▶ TASK DESCRIPTION: Set down again exactly the lines of the listing below that fall between the line holding "thumb mcp: (213, 162)" and the line holding "pinky tip: (283, 365)", inclusive.
(GIVEN INFORMATION begins)
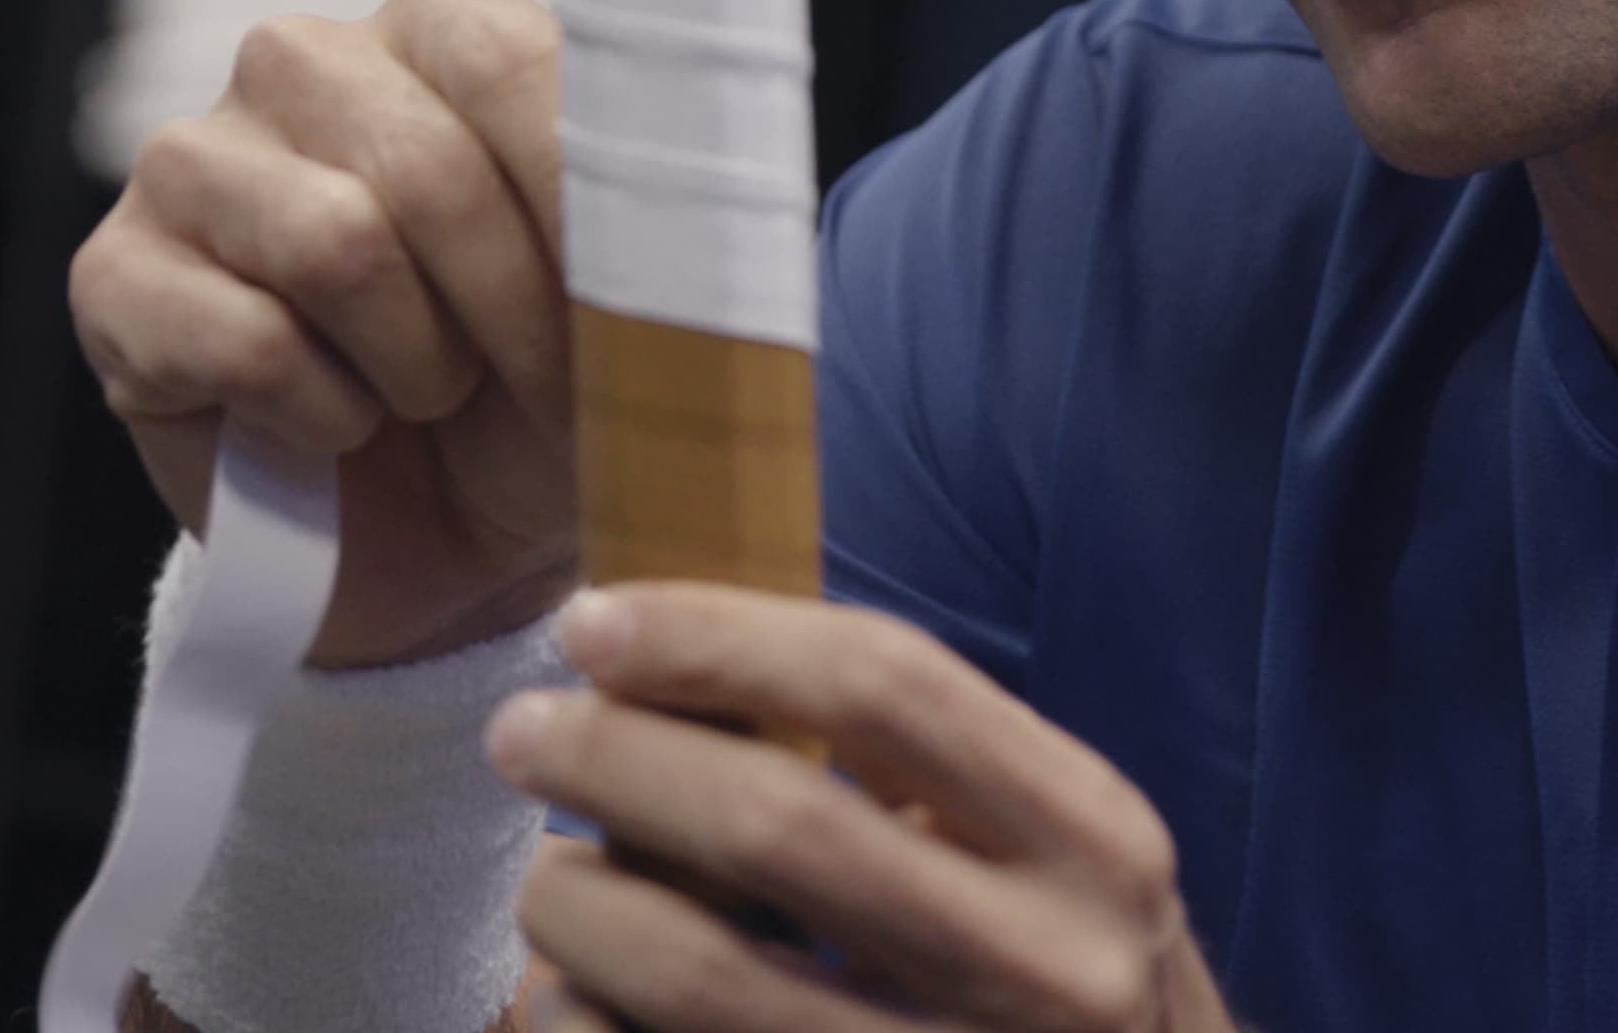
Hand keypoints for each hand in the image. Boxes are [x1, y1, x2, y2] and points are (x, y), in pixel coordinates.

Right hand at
(GIVEN INFORMATION ends)
(GIVEN INFORMATION begins)
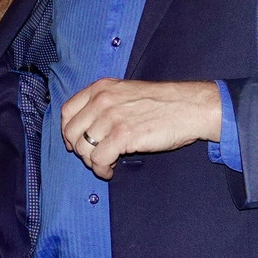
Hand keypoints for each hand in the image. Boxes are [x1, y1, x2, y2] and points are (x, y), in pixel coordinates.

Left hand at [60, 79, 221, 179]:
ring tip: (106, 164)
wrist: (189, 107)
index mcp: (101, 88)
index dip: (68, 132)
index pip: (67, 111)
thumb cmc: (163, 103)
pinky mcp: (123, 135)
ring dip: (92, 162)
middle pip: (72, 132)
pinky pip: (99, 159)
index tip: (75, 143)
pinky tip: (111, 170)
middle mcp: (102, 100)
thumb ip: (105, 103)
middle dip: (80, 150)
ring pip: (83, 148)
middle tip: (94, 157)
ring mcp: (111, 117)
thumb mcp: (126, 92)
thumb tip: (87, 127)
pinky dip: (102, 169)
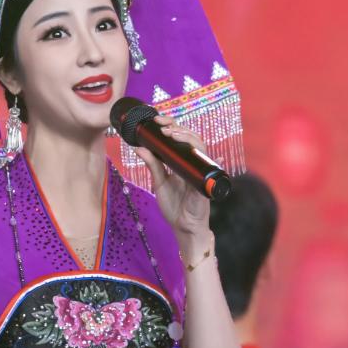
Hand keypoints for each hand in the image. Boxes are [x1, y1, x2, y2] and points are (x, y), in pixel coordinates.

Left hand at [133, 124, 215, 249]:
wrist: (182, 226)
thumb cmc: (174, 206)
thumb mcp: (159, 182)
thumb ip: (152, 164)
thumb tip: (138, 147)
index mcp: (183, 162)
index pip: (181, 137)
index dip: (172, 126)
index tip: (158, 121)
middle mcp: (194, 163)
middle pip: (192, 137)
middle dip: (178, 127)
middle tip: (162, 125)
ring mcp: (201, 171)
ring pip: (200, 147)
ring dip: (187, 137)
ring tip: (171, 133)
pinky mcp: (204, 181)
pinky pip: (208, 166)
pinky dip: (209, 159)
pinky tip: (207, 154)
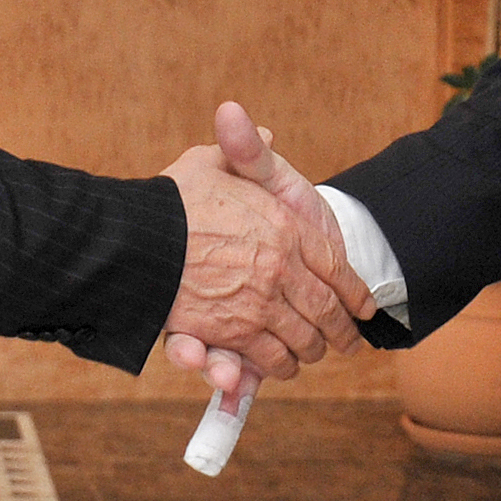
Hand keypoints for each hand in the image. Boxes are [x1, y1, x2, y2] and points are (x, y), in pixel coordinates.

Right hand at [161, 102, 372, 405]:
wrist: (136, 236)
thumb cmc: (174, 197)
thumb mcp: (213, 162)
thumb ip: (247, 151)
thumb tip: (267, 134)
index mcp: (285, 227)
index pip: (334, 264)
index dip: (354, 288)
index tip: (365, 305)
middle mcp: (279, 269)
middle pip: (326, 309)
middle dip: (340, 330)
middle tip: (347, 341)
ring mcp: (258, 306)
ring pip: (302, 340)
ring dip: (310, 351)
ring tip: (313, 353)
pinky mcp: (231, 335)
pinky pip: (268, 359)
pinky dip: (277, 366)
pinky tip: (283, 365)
(GIVEN INFORMATION ends)
(GIVEN INFORMATION begins)
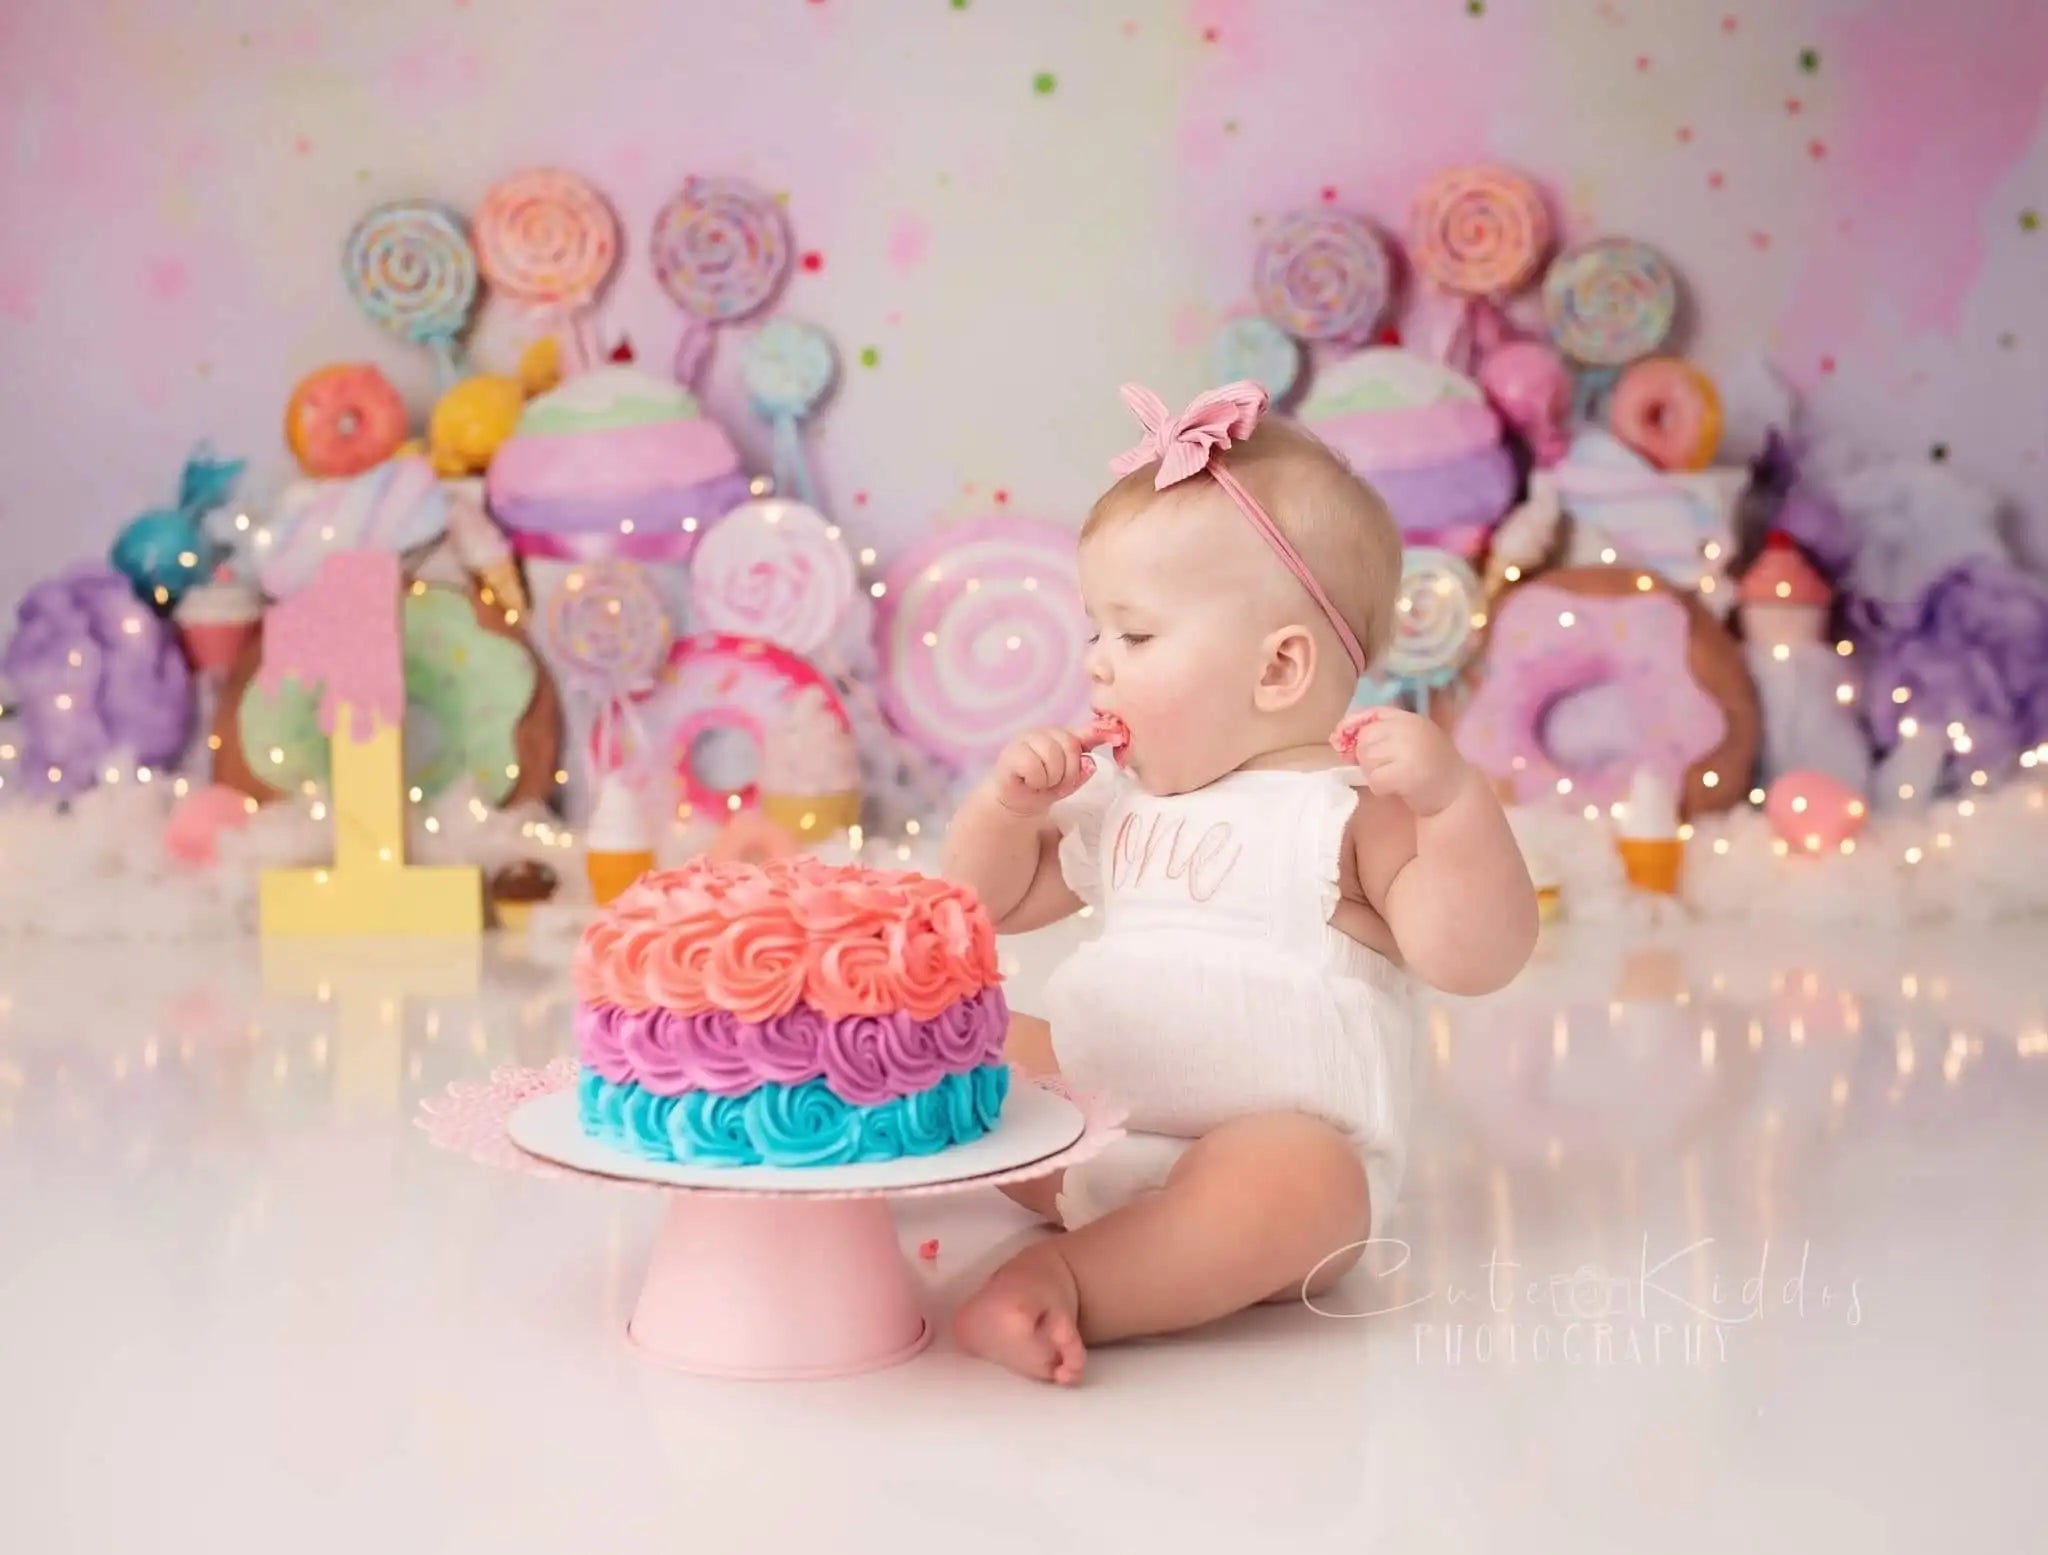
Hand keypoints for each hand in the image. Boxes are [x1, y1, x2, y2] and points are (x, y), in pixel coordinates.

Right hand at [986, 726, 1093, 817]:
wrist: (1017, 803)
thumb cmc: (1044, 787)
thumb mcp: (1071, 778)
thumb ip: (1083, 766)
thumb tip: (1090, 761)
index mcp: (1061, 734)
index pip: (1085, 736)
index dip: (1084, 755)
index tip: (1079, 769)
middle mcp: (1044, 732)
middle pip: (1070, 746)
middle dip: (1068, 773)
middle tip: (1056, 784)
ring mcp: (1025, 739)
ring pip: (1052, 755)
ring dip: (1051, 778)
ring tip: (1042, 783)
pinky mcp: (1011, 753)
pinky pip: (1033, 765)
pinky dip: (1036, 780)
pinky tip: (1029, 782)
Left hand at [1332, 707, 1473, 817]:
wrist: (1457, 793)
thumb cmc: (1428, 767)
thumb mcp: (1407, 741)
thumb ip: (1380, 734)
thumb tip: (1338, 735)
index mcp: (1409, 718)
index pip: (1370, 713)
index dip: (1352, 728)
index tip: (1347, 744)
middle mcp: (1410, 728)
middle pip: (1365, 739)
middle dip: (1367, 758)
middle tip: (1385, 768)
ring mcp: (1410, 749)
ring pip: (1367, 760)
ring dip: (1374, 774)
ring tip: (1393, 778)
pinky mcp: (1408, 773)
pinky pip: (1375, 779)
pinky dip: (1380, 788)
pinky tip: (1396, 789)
(GIVEN INFORMATION ends)
▶ SOLUTION FOR THIS TASK:
thumb mcp: (213, 162)
thumb ip: (247, 151)
thumb tip: (267, 134)
index mcp: (285, 227)
index pip: (334, 264)
index dip: (354, 288)
index tip: (365, 305)
middle mcp: (279, 269)
middle pip: (326, 309)
middle dip: (340, 330)
middle tip: (347, 341)
ring mcp: (258, 306)
ring pip: (302, 340)
ring dip: (310, 351)
ring tip: (313, 353)
pinky mcp: (231, 335)
pinky pip: (268, 359)
pinky dip: (277, 366)
pinky tip: (283, 365)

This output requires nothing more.